## START

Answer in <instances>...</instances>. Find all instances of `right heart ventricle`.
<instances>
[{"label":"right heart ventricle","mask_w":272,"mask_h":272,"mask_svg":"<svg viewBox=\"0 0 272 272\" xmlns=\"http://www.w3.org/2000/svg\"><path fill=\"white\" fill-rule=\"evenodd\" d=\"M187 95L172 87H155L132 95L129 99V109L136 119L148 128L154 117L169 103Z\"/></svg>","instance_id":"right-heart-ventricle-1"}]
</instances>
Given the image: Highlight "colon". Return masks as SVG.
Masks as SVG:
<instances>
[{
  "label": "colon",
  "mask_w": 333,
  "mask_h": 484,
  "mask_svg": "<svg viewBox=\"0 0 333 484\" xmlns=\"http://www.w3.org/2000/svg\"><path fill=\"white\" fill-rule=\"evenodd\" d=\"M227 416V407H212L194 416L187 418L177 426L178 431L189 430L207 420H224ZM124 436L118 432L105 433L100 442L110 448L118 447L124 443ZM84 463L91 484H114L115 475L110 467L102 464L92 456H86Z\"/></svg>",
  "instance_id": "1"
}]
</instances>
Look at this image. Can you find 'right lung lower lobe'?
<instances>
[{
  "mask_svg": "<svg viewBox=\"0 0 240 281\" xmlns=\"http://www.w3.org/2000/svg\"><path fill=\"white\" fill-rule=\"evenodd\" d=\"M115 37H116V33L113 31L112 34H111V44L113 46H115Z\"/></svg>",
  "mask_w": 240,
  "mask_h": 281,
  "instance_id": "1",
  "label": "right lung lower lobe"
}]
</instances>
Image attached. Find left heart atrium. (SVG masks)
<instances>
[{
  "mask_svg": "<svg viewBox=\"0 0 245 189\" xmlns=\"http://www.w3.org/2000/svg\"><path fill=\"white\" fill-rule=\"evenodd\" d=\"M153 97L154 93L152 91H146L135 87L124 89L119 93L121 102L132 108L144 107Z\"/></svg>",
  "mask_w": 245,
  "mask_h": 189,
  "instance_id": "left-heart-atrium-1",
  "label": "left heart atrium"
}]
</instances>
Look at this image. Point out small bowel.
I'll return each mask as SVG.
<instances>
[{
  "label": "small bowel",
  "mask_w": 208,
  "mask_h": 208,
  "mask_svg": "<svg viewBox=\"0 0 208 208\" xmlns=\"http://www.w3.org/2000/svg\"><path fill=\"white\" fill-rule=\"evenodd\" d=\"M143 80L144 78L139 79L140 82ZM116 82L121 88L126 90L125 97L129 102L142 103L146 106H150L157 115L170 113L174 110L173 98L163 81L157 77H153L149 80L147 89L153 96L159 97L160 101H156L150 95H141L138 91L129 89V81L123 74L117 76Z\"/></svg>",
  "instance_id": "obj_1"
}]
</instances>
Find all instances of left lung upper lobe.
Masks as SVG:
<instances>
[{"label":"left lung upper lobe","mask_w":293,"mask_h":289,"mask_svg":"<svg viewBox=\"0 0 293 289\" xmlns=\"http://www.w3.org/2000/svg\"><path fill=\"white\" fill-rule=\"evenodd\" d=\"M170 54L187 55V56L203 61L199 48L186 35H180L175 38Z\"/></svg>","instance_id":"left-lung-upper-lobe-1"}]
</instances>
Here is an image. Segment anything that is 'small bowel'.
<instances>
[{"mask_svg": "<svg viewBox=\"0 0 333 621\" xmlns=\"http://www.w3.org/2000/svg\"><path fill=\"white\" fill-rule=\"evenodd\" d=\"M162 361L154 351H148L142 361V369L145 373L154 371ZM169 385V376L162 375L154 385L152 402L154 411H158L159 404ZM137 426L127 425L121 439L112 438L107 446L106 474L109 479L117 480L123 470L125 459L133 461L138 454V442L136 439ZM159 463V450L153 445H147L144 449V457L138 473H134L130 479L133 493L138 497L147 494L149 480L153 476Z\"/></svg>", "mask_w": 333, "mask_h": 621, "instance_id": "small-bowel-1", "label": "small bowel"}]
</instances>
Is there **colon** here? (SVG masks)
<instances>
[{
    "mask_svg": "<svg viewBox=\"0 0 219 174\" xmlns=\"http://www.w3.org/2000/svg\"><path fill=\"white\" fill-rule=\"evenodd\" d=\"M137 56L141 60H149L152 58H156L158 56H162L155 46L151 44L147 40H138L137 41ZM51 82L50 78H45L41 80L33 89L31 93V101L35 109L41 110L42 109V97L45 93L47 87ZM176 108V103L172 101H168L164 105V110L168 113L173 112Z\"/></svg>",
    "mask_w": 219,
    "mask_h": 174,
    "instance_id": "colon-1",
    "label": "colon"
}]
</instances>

## END

- [Work to complete]:
Copy out each line above that contains the string "left", treating uppercase and lowercase as different.

- [Exercise response]:
Image attached. Find left heart atrium. (SVG masks)
  "instance_id": "left-heart-atrium-1",
  "label": "left heart atrium"
Find all instances of left lung upper lobe.
[{"label":"left lung upper lobe","mask_w":293,"mask_h":289,"mask_svg":"<svg viewBox=\"0 0 293 289\" xmlns=\"http://www.w3.org/2000/svg\"><path fill=\"white\" fill-rule=\"evenodd\" d=\"M170 54L187 55V56L203 61L199 48L186 35H180L175 38Z\"/></svg>","instance_id":"left-lung-upper-lobe-1"}]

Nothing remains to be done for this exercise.